_Набор заданий_
(a) Перечислите всех людей, которых исходный текст называет по фамилии, и укажите должность или звание каждого так, как они даны в тексте.
(b) По доводам премьера Тодзё, почему к странам Восточной Азии следует подходить иначе, чем к другим странам?

_Исходный текст_
==*==

3. Если обращаться со странами Восточной Азии не так, как с другими странами, они потеряют доверие к Японии и станут испытывать подозрение в отношении ее мотивов, а их гордости будет нанесен ущерб. Таким образом, проект противоречил идее уважения независимости стран Восточной Азии.

4. Очевидно, что деятельность Совета развития Азии вызывала антипатию со стороны китайцев и оказалась попросту неудачной. Однако проект создания министерства по делам Великой Восточной Азии подразумевает не только сохранение Совета под новой вывеской, но и расширение его организационной структуры и распространение его деятельности на постоянной основе на всю территорию Восточной Азии. Поэтому провал нового министерства предрешен.

5. Перед Японией стоит насущная задача наращивания военного потенциала и создания неприступных позиций. Япония не может позволить себе тратить время на такие меры, как административная реорганизация.

Суть доводов премьера Тодзё, высказанных в ходе нашего долгого спора на этом заседании Кабинета, сводилась к тому, что к странам Восточной Азии действительно следует подходить иначе, чем к другим, ибо они — родственники Японии. Президент Планового бюро генерал Судзуки заявил, что, вопреки моим утверждениям, работу Совета развития Азии ни в коем случае нельзя рассматривать как провал. Я ответил ему, что о провале Совета говорят на каждом углу. Помимо других, в поддержку проекта выступили министр по делам заморских территорий Ино и министр военно-морского флота Симада, так что пришлось сражаться и с ними. Не сумев достичь согласия, Кабинет прервал заседание.

==*==

_Предоставленные данные_
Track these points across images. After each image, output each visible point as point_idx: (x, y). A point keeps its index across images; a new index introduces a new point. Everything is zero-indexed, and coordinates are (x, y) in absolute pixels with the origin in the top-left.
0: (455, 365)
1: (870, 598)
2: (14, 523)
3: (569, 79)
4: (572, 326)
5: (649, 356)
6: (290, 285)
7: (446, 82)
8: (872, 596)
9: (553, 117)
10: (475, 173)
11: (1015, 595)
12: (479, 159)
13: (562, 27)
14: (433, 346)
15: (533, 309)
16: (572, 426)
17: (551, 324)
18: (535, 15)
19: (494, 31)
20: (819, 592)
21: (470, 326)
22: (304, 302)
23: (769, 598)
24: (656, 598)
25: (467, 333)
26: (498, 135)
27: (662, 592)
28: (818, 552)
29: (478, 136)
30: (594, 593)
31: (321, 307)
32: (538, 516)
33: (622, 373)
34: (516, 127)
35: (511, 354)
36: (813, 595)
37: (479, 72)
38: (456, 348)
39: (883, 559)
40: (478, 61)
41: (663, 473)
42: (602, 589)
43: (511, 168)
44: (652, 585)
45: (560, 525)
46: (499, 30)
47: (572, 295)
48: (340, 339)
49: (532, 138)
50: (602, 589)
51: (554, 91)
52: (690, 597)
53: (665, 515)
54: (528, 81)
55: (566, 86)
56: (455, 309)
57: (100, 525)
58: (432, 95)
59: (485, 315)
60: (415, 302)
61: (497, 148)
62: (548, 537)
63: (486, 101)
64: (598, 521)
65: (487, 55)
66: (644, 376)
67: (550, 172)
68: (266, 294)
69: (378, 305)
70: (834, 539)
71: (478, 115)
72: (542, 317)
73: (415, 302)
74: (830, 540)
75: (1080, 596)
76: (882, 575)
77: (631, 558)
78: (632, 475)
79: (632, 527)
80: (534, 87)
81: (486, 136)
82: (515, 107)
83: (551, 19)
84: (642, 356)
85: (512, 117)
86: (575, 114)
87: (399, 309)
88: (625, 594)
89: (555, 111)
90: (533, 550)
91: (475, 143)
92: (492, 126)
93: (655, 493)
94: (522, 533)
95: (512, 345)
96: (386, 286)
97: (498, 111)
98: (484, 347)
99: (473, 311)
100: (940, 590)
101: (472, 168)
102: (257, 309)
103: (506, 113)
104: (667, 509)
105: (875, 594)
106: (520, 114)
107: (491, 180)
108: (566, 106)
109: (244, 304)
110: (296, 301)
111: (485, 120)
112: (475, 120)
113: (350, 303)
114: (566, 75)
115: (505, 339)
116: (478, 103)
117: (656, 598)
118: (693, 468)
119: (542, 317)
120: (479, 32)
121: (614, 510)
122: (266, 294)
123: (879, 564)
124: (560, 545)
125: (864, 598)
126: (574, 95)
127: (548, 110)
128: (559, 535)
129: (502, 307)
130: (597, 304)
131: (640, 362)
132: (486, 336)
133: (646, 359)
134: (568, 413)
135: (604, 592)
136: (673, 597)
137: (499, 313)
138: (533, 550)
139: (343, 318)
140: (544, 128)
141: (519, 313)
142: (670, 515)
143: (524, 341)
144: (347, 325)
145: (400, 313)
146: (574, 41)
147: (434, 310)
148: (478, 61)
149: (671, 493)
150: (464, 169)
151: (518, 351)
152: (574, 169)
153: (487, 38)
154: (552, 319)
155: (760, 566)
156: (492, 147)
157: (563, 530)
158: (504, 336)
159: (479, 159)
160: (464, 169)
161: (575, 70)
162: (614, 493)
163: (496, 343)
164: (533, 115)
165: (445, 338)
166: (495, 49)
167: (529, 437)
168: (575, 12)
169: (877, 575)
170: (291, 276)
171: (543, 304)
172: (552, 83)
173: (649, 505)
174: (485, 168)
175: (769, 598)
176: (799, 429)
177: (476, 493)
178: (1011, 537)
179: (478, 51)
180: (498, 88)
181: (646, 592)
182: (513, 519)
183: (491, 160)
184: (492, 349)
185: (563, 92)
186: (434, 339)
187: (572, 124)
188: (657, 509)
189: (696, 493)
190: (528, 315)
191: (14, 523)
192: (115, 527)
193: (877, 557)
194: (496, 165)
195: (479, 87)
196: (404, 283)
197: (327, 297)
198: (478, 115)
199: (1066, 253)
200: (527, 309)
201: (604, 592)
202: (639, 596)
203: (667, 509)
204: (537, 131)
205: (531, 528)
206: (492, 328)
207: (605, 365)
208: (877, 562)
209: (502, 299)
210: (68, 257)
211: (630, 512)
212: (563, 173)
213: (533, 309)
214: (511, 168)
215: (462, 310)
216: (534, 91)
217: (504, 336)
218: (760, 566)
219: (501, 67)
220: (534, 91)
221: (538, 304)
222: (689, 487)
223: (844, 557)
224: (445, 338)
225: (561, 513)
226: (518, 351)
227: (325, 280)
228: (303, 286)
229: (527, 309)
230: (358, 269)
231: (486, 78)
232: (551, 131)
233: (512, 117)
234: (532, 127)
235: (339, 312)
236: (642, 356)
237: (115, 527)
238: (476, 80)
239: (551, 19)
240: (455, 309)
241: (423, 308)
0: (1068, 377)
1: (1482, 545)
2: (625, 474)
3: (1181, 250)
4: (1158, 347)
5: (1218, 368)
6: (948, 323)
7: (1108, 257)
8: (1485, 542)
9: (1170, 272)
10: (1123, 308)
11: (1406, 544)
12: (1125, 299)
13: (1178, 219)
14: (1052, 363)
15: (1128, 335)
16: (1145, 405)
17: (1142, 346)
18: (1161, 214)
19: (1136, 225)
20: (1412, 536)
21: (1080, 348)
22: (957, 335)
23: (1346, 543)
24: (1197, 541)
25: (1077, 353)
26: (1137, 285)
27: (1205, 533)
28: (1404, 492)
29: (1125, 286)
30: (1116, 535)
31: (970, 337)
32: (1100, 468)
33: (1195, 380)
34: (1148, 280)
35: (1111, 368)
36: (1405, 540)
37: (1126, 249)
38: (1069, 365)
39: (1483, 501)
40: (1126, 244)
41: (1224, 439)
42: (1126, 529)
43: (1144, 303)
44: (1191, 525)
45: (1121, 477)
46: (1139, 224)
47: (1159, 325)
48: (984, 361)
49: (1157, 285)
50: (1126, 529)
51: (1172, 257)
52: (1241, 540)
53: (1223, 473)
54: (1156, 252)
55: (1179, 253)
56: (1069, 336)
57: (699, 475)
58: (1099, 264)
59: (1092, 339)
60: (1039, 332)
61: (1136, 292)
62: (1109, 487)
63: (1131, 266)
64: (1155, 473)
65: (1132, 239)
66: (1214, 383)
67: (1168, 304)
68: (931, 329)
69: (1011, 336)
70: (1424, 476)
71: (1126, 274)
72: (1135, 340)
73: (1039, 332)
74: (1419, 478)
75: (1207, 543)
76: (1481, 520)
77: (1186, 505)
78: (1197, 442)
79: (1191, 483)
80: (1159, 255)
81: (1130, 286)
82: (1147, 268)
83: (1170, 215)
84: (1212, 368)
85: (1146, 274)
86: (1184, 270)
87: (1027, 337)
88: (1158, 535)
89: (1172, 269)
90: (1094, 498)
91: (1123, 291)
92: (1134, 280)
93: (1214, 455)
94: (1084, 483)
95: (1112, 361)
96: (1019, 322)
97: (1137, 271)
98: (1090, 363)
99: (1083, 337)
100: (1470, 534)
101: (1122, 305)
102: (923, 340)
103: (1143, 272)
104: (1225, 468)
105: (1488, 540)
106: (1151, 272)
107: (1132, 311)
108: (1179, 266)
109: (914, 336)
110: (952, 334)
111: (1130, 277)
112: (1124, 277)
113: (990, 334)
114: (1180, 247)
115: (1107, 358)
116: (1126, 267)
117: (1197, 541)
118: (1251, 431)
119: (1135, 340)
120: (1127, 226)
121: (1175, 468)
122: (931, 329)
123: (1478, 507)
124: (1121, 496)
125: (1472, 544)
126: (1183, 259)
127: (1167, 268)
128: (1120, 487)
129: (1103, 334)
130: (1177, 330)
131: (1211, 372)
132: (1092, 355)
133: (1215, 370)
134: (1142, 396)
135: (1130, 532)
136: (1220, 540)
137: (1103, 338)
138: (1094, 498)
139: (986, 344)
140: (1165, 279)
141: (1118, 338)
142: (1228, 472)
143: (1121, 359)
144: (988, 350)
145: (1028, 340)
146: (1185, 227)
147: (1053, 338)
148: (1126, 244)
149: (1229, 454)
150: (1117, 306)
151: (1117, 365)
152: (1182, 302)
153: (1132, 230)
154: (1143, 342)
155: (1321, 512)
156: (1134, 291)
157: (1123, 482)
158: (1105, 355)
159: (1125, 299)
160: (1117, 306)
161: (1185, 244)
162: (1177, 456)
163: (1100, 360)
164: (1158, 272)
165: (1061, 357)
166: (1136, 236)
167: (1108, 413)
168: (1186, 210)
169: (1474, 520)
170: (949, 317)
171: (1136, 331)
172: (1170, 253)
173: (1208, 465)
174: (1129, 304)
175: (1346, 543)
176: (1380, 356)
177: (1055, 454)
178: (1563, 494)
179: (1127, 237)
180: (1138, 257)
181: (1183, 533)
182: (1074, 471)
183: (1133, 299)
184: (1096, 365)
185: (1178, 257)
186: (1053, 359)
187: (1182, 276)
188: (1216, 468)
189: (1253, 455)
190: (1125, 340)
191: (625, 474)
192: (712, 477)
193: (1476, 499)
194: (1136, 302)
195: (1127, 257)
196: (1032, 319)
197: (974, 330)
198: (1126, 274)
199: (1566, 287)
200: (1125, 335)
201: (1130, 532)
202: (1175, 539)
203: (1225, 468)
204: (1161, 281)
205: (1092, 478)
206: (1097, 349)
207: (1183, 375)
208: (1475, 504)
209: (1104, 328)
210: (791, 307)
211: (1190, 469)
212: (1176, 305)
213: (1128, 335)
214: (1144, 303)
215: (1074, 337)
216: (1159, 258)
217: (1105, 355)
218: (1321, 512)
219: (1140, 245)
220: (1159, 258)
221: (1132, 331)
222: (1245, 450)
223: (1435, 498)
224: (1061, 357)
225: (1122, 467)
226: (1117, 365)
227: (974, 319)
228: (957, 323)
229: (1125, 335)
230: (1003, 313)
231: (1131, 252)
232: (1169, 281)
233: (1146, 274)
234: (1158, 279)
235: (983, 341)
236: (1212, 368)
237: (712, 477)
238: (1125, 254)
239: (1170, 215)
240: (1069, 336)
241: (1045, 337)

==*==

_Ответы по заданиям_
(a) Тодзё — премьер; Судзуки — генерал, президент Планового бюро; Ино — министр по делам заморских территорий; Симада — министр военно-морского флота.

(b) Потому что они родственники Японии.